Adobe shipped an out-of-band update on April 12 for CVE-2026-34621, a prototype-pollution flaw in Acrobat and Acrobat Reader that researchers say has been exploited in the wild since December 2025. The bug rates 8.6 on the CVSS scale — Adobe initially called it 9.6 before revising the score downward — and CISA added it to the Known Exploited Vulnerabilities catalog the next day with an April 27 deadline for federal agencies.
Prototype pollution, weaponised through a PDF
The vulnerability sits in Acrobat’s JavaScript engine. Prototype pollution is a well-understood class of bug in JavaScript runtimes: an attacker mutates the prototype object that other objects inherit from, smuggling unexpected properties into code paths the developer assumed were safe. In Acrobat the path back to arbitrary code execution runs through a specially crafted PDF — open the document in a vulnerable client and the embedded JavaScript pollutes the prototype chain, then jumps the rails into native execution.
The affected versions are wide. Acrobat DC and Reader DC at 26.001.21367 and earlier are vulnerable, as is Acrobat 2024 at 24.001.30356 and earlier. Adobe’s fixed releases are DC 26.001.21411 and Acrobat 2024 24.001.30362 on Windows / 24.001.30360 on macOS. Anything older than those numbers should be considered exposed, regardless of whether automatic updates are claimed to be enabled — historically a non-trivial fraction of enterprise endpoints lag the published version because of update-deferral policy.
The disclosure path was unusually messy
Researcher Haifei Li, founder of EXPMON, surfaced details of in-the-wild exploitation a few days before Adobe’s advisory. Per The Hacker News, EXPMON said its findings aligned with those of “other security researchers over the last few days,” suggesting at least two independent observations of the same campaign. Adobe acknowledged exploitation and shipped, but the initial CVSS of 9.6 was lowered to 8.6 in a later revision — a small detail that matters for asset-management tools that gate triage on the 9.0 boundary, because a story flipping from “critical” to “high” on patch day can quietly drop off some teams’ weekly queues.

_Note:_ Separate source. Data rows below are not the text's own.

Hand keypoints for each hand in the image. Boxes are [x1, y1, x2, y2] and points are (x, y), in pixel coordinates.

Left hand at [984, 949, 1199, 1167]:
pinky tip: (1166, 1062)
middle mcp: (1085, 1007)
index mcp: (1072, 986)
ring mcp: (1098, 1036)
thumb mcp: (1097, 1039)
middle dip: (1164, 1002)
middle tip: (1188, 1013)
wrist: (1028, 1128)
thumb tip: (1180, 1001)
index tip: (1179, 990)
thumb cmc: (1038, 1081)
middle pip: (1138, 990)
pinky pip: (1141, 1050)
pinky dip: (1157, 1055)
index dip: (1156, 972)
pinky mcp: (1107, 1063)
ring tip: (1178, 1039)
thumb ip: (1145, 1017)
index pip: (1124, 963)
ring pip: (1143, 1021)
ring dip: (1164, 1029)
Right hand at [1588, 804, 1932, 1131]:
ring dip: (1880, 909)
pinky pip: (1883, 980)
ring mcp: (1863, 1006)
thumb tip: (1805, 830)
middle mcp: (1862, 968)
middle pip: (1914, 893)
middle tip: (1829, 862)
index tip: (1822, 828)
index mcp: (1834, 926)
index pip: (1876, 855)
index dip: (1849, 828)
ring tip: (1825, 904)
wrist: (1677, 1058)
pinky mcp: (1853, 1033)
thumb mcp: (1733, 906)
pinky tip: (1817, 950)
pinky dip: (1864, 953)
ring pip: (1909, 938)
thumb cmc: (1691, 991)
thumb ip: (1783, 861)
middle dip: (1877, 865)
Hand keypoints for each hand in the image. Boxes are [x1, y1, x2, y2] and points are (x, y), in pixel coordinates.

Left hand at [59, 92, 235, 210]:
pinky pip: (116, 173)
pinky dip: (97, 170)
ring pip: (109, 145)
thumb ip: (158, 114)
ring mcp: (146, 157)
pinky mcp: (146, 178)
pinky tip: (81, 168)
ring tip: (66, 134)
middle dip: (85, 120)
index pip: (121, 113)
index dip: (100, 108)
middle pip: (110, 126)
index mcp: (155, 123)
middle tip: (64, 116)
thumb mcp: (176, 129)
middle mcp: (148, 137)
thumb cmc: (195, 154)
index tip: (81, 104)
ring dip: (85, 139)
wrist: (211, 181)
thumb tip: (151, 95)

The exploitation timeline matters more than the score. If the campaign began in December 2025, defenders had roughly four months of unwitting exposure before the patch landed. Anyone who can answer “did a user open an unfamiliar PDF this winter?” should treat that as a meaningful question, not a rhetorical one. EDR telemetry covering AcroRd32.exe and Acrobat.exe spawning child processes, writing to %APPDATA%, or contacting external IPs should be reviewed against December–April retention.
What this means
For practitioners, three actions fall out of CVE-2026-34621.
First, treat the CISA April 27 deadline as a hard floor, not a target. Adobe shipped the fix on April 12; private operators with an active EDR fleet should already be at full coverage — and if any subset of endpoints is still on Acrobat DC <26.001.21411 or Acrobat 2024 <24.001.30362, surface the asset list to leadership today.
Second, assume retroactive compromise on any endpoint that has handled untrusted PDFs in the last six months. The campaign predates the disclosure by months. Run a hunt against the established malicious-PDF IOCs released by EXPMON and adjacent vendors, and pull the resulting hits into a deeper investigation — a single confirmed open is usually enough to justify imaging the host.
Third, examine why a 9.0-versus-8.6 CVSS revision changed your team’s prioritisation, if it did. Score boundaries are a useful triage signal, not a justification — an actively exploited 8.6 is more urgent than an unexploited 9.6 every time, and any process that quietly demotes one based on the number alone is a process that needs a second pass.